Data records
------------
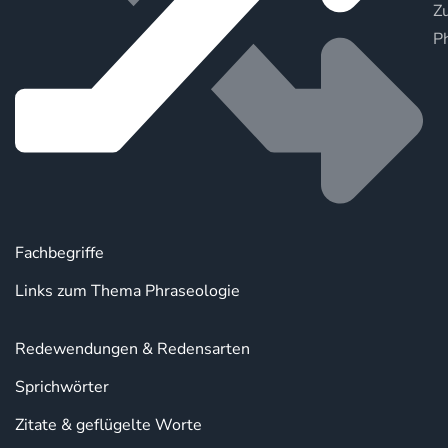
Zu
P
Fachbegriffe
Links zum Thema Phraseologie
Redewendungen & Redensarten
Sprichwörter
Zitate & geflügelte Worte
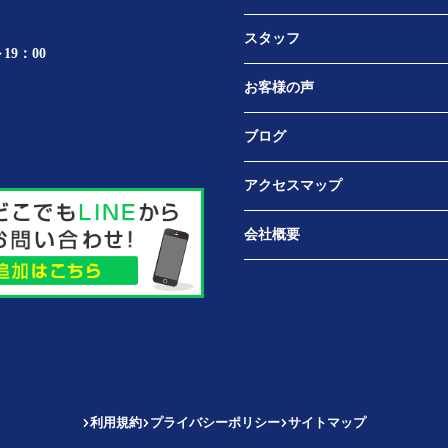
スタッフ
19：00
お客様の声
ブログ
アクセスマップ
会社概要
利用規約
プライバシーポリシー
サイトマップ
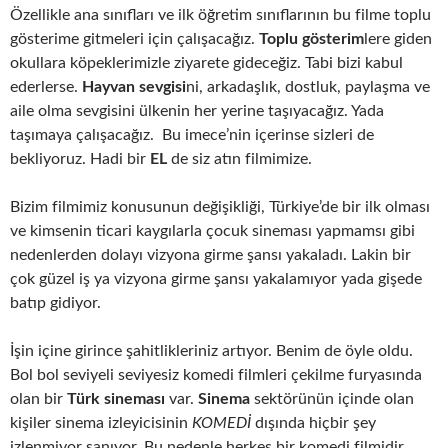
Özellikle ana sınıfları ve ilk öğretim sınıflarının bu filme toplu
gösterime gitmeleri için çalışacağız.
Toplu gösterim
lere giden
okullara köpeklerimizle ziyarete gideceğiz. Tabi bizi kabul
ederlerse.
Hayvan sevgisi
ni, arkadaşlık, dostluk, paylaşma ve
aile olma sevgisini ülkenin her yerine taşıyacağız. Yada
taşımaya çalışacağız. Bu imece’nin içerinse sizleri de
bekliyoruz. Hadi bir
EL
de siz atın filmimize.
Bizim filmimiz konusunun değişikliği, Türkiye’de bir ilk olması
ve kimsenin ticari kaygılarla çocuk sineması yapmamsı gibi
nedenlerden dolayı vizyona girme şansı yakaladı. Lakin bir
çok güzel iş ya vizyona girme şansı yakalamıyor yada gişede
batıp gidiyor.
İşin içine girince şahitlikleriniz artıyor. Benim de öyle oldu.
Bol bol seviyeli seviyesiz komedi filmleri çekilme furyasında
olan bir
Türk sineması
var.
Sinema
sektörünün içinde olan
kişiler sinema izleyicisinin
KOMEDİ
dışında hiçbir şey
izlenmiyor sanıyor. Bu nedenle herkes bir komedi filmidir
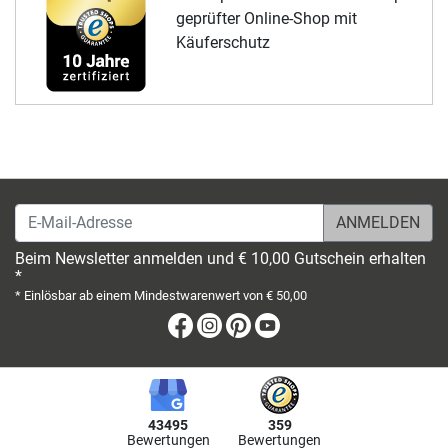
geprüfter Online-Shop mit
Käuferschutz
E-Mail-Adresse
Beim Newsletter anmelden und € 10,00 Gutschein erhalten
*
* Einlösbar ab einem Mindestwarenwert von € 50,00
Facebook
Instagram
Pinterest
Youtube
43495
359
Bewertungen
Bewertungen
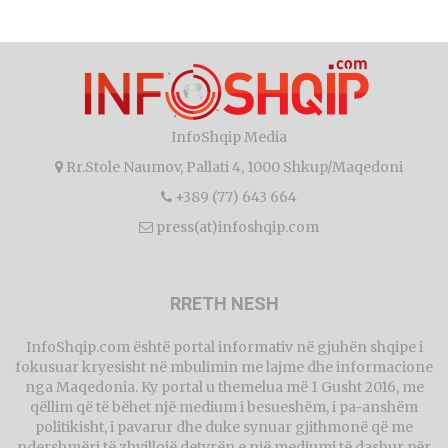
InfoShqip Media
Rr.Stole Naumov, Pallati 4, 1000 Shkup/Maqedoni
+389 (77) 643 664
press(at)infoshqip.com
RRETH NESH
InfoShqip.com është portal informativ në gjuhën shqipe i
fokusuar kryesisht në mbulimin me lajme dhe informacione
nga Maqedonia. Ky portal u themelua më 1 Gusht 2016, me
qëllim që të bëhet një medium i besueshëm, i pa-anshëm
politikisht, i pavarur dhe duke synuar gjithmonë që me
ndershmëri të zhvillojë detyrën e një mediumi të dashur për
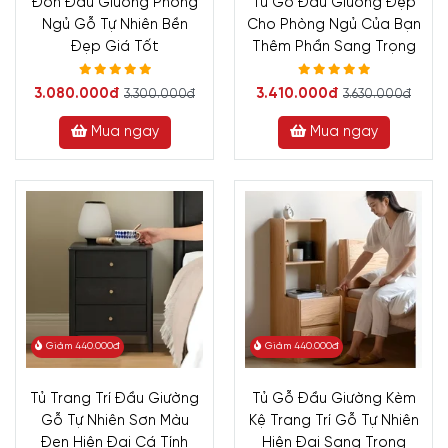
Đôn Đầu Giường Phòng
Tủ Gỗ Đầu Giường Đẹp
Ngủ Gỗ Tự Nhiên Bền
Cho Phòng Ngủ Của Bạn
Đẹp Giá Tốt
Thêm Phần Sang Trọng
3.080.000đ
3.410.000đ
3.300.000đ
3.630.000đ
Mua ngay
Mua ngay
Giảm 440.000đ
Giảm 440.000đ
Tủ Trang Trí Đầu Giường
Tủ Gỗ Đầu Giường Kèm
Gỗ Tự Nhiên Sơn Màu
Kệ Trang Trí Gỗ Tự Nhiên
Đen Hiện Đại Cá Tính
Hiện Đại Sang Trọng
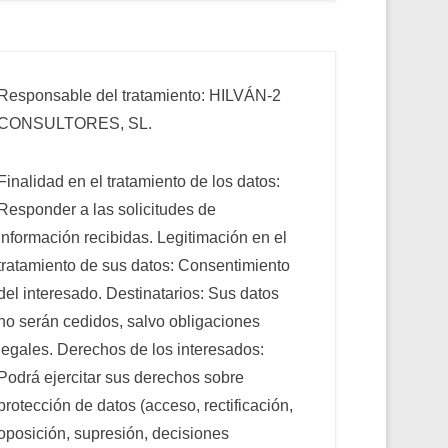
Responsable del tratamiento: HILVÁN-2
CONSULTORES, SL.
Finalidad en el tratamiento de los datos:
Responder a las solicitudes de
información recibidas. Legitimación en el
tratamiento de sus datos: Consentimiento
del interesado. Destinatarios: Sus datos
no serán cedidos, salvo obligaciones
legales. Derechos de los interesados:
Podrá ejercitar sus derechos sobre
protección de datos (acceso, rectificación,
oposición, supresión, decisiones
------------
Your instructions >>
Put every line of text from all the records above into a JSON list of strings, one string per line, skipping blank lines. Leave the pictures out of the list.

Reply to the exercise >>
[
  "Zu",
  "P",
  "Fachbegriffe",
  "Links zum Thema Phraseologie",
  "Redewendungen & Redensarten",
  "Sprichwörter",
  "Zitate & geflügelte Worte",
  "スタッフ",
  "19：00",
  "お客様の声",
  "ブログ",
  "アクセスマップ",
  "会社概要",
  "利用規約",
  "プライバシーポリシー",
  "サイトマップ",
  "Özellikle ana sınıfları ve ilk öğretim sınıflarının bu filme toplu",
  "gösterime gitmeleri için çalışacağız.",
  "Toplu gösterim",
  "lere giden",
  "okullara köpeklerimizle ziyarete gideceğiz. Tabi bizi kabul",
  "ederlerse.",
  "Hayvan sevgisi",
  "ni, arkadaşlık, dostluk, paylaşma ve",
  "aile olma sevgisini ülkenin her yerine taşıyacağız. Yada",
  "taşımaya çalışacağız. Bu imece’nin içerinse sizleri de",
  "bekliyoruz. Hadi bir",
  "EL",
  "de siz atın filmimize.",
  "Bizim filmimiz konusunun değişikliği, Türkiye’de bir ilk olması",
  "ve kimsenin ticari kaygılarla çocuk sineması yapmamsı gibi",
  "nedenlerden dolayı vizyona girme şansı yakaladı. Lakin bir",
  "çok güzel iş ya vizyona girme şansı yakalamıyor yada gişede",
  "batıp gidiyor.",
  "İşin içine girince şahitlikleriniz artıyor. Benim de öyle oldu.",
  "Bol bol seviyeli seviyesiz komedi filmleri çekilme furyasında",
  "olan bir",
  "Türk sineması",
  "var.",
  "Sinema",
  "sektörünün içinde olan",
  "kişiler sinema izleyicisinin",
  "KOMEDİ",
  "dışında hiçbir şey",
  "izlenmiyor sanıyor. Bu nedenle herkes bir komedi filmidir",
  "geprüfter Online-Shop mit",
  "Käuferschutz",
  "E-Mail-Adresse",
  "Beim Newsletter anmelden und € 10,00 Gutschein erhalten",
  "*",
  "* Einlösbar ab einem Mindestwarenwert von € 50,00",
  "Facebook",
  "Instagram",
  "Pinterest",
  "Youtube",
  "43495",
  "359",
  "Bewertungen",
  "Bewertungen",
  "InfoShqip Media",
  "Rr.Stole Naumov, Pallati 4, 1000 Shkup/Maqedoni",
  "+389 (77) 643 664",
  "press(at)infoshqip.com",
  "RRETH NESH",
  "InfoShqip.com është portal informativ në gjuhën shqipe i",
  "fokusuar kryesisht në mbulimin me lajme dhe informacione",
  "nga Maqedonia. Ky portal u themelua më 1 Gusht 2016, me",
  "qëllim që të bëhet një medium i besueshëm, i pa-anshëm",
  "politikisht, i pavarur dhe duke synuar gjithmonë që me",
  "ndershmëri të zhvillojë detyrën e një mediumi të dashur për",
  "Đôn Đầu Giường Phòng",
  "Tủ Gỗ Đầu Giường Đẹp",
  "Ngủ Gỗ Tự Nhiên Bền",
  "Cho Phòng Ngủ Của Bạn",
  "Đẹp Giá Tốt",
  "Thêm Phần Sang Trọng",
  "3.080.000đ",
  "3.410.000đ",
  "3.300.000đ",
  "3.630.000đ",
  "Mua ngay",
  "Mua ngay",
  "Giảm 440.000đ",
  "Giảm 440.000đ",
  "Tủ Trang Trí Đầu Giường",
  "Tủ Gỗ Đầu Giường Kèm",
  "Gỗ Tự Nhiên Sơn Màu",
  "Kệ Trang Trí Gỗ Tự Nhiên",
  "Đen Hiện Đại Cá Tính",
  "Hiện Đại Sang Trọng",
  "Responsable del tratamiento: HILVÁN-2",
  "CONSULTORES, SL.",
  "Finalidad en el tratamiento de los datos:",
  "Responder a las solicitudes de",
  "información recibidas. Legitimación en el",
  "tratamiento de sus datos: Consentimiento",
  "del interesado. Destinatarios: Sus datos",
  "no serán cedidos, salvo obligaciones",
  "legales. Derechos de los interesados:",
  "Podrá ejercitar sus derechos sobre",
  "protección de datos (acceso, rectificación,",
  "oposición, supresión, decisiones"
]